NO WRITER ATTRIBUTED

For the first half of Saturday's football game the announcer in the Stadium was perhaps the most popular fellow among the 12,500 faithful. Nearly everyone--including 5,000 Massachusetts rooters--cheered at what he said, unless it happened to be a Crimson score.

". . . and the Brooklyn Dodgers lead the New York Yankees, 4 to 8, after four innings. . . ." Roar.

"Here are a few half-time scores: Columbia is ahead of Princeton, 7 to 6. Wild cheering. "Yale trails Brown . . ." The noise drowned out the score. "Dartmouth is behind Holy Cross . . ." More cheering. "Colgate 14, Cornell 0." Just fine.

And so it went until late in the fourth quarter when he produced the only Crimson groans of the afternoon: "Final score: Yale 27, Brown 20. Princeton 20, Columbia 7."

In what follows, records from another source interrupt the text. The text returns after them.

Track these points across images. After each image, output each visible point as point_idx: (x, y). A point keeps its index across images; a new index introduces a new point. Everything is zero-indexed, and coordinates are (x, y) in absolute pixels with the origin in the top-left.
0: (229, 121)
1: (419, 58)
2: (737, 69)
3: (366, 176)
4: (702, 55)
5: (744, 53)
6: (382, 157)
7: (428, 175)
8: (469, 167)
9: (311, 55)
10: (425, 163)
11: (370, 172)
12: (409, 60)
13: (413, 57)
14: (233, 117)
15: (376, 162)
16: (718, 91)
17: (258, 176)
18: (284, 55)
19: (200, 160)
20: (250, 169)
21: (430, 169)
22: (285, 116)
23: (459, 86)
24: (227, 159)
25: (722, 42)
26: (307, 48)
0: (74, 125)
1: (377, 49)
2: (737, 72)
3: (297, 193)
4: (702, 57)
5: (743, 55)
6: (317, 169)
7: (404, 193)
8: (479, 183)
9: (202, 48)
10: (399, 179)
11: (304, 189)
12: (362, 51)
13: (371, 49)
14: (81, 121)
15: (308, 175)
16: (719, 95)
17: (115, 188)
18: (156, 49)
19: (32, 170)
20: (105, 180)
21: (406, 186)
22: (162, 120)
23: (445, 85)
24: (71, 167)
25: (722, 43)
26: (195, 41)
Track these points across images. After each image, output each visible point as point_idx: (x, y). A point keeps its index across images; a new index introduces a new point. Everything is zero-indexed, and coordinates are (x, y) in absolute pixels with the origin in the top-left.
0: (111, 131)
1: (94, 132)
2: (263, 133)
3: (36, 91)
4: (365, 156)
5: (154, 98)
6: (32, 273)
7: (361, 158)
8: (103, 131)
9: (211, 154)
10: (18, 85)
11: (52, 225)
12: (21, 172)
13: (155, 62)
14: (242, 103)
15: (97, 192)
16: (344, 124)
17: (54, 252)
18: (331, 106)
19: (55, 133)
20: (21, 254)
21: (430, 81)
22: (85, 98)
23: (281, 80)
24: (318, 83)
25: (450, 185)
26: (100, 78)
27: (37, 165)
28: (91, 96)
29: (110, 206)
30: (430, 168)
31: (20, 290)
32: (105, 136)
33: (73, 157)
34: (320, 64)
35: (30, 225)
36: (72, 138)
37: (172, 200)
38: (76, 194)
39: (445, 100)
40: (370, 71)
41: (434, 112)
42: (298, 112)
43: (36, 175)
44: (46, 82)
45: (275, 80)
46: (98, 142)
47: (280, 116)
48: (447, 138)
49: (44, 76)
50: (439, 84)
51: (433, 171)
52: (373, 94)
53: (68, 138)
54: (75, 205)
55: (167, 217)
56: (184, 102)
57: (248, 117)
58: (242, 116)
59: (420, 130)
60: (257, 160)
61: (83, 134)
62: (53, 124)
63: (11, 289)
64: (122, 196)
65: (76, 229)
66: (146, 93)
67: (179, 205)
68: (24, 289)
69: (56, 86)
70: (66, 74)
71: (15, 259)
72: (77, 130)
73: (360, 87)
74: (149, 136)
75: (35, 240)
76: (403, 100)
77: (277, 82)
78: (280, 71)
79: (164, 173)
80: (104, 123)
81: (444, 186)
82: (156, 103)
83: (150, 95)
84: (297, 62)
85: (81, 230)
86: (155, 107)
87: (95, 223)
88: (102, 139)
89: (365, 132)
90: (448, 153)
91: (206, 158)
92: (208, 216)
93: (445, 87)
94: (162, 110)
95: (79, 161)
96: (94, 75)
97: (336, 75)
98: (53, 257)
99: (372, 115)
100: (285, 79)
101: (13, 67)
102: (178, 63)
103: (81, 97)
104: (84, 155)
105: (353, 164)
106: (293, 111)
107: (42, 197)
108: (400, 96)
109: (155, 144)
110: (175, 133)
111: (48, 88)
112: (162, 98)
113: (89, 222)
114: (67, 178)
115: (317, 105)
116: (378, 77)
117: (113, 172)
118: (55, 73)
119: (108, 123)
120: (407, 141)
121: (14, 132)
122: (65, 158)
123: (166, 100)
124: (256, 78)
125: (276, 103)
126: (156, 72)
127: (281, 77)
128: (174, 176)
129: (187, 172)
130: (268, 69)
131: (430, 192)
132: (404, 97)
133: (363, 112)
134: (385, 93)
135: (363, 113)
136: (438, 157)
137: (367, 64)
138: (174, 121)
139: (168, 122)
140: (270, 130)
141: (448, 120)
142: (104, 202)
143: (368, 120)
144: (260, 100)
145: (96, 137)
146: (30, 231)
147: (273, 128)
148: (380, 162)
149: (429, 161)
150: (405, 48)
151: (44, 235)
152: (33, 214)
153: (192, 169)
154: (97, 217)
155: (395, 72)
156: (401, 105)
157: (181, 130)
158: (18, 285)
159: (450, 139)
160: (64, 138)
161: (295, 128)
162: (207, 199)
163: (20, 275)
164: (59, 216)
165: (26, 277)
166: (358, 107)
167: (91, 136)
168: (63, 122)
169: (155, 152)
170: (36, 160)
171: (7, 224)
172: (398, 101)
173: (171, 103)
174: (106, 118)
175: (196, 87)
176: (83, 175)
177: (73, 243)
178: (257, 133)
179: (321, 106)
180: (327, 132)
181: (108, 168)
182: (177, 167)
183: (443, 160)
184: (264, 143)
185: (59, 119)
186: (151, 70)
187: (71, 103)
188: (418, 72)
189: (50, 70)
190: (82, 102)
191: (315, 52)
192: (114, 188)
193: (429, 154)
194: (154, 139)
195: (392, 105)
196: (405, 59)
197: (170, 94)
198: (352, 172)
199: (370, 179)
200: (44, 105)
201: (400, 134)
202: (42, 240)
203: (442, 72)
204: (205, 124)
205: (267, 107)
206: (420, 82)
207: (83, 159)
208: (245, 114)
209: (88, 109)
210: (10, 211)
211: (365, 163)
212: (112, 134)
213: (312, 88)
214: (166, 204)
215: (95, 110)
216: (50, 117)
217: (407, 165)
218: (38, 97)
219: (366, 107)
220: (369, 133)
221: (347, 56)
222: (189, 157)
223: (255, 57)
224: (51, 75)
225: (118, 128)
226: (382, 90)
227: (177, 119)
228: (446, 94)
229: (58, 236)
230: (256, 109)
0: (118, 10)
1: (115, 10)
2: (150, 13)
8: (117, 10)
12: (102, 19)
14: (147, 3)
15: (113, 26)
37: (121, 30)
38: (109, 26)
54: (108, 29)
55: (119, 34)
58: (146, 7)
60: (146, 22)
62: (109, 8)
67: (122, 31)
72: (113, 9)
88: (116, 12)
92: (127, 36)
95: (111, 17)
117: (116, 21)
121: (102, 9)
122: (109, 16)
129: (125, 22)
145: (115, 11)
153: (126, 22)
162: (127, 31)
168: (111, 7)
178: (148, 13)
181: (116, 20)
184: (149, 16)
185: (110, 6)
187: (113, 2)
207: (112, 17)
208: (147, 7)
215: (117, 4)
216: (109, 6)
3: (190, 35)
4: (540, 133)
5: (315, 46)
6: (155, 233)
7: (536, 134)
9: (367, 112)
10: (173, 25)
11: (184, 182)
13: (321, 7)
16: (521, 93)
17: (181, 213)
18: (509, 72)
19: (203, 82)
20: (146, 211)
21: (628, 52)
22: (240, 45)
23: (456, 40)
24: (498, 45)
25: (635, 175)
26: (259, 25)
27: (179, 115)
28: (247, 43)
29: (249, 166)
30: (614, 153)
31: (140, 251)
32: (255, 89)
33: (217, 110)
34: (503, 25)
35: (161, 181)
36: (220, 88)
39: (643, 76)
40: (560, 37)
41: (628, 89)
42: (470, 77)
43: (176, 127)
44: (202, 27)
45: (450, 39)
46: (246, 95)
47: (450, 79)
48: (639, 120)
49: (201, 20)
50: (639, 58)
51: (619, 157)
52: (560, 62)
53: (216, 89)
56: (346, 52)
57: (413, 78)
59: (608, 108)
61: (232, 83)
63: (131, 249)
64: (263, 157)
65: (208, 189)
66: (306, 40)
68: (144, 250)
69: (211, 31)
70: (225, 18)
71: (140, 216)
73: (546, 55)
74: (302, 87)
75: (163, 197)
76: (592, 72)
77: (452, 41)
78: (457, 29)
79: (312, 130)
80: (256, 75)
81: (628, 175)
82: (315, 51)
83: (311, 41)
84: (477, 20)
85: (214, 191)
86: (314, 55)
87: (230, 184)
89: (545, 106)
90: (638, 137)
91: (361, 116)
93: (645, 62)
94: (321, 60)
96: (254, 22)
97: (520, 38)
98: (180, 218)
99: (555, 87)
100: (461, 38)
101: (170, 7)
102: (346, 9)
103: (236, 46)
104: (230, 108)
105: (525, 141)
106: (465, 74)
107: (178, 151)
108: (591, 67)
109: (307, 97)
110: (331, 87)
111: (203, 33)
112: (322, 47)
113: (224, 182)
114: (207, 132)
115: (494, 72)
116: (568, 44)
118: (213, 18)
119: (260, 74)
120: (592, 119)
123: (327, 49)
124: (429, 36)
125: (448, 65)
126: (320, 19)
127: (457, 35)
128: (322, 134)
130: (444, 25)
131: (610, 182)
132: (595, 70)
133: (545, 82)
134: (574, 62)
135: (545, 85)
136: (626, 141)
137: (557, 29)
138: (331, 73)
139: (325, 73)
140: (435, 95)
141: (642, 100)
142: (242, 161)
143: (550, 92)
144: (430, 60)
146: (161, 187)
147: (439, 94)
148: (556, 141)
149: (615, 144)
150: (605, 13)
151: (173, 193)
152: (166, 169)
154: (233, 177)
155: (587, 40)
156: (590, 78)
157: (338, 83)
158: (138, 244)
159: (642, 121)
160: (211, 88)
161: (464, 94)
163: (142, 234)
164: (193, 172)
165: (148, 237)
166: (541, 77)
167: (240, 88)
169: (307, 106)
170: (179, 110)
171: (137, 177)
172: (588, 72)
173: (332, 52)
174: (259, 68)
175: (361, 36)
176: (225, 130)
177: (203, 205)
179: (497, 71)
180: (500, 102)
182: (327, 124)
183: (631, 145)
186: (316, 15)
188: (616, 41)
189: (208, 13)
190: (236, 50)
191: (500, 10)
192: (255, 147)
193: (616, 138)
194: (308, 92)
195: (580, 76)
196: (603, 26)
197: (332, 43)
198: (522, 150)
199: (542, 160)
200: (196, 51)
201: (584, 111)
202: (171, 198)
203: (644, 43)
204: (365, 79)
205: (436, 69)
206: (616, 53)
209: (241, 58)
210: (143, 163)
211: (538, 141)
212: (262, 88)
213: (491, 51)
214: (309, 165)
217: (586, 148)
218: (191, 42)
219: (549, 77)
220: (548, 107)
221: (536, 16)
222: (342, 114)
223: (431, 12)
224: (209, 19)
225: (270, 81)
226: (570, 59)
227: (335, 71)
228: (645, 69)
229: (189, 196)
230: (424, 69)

If the game hadn't ended when it did, these announcements would have kept up the cheering, which was now coming from only one side of the field.

"Colgate 21, Cornell 6."

"Holy Cross 29, Dartmouth 21."

Last at night, to any empty horseshoe, he might also have relayed the final score from the Chocolate Bowl in Hersey, Pa.:

"Gettysburg Bullets 27, Bucknell 6."

These words were honey-coated to local football enthusiasts, who already had begun to speculate about the Crimson's remaining seven games long before the scoreboard read Harvard 60, Massachusetts 6.

The announcer was one of the last to leave Soldiers Field. He would be tired but not forgotten, for he had augured well for Crimson football fortunes.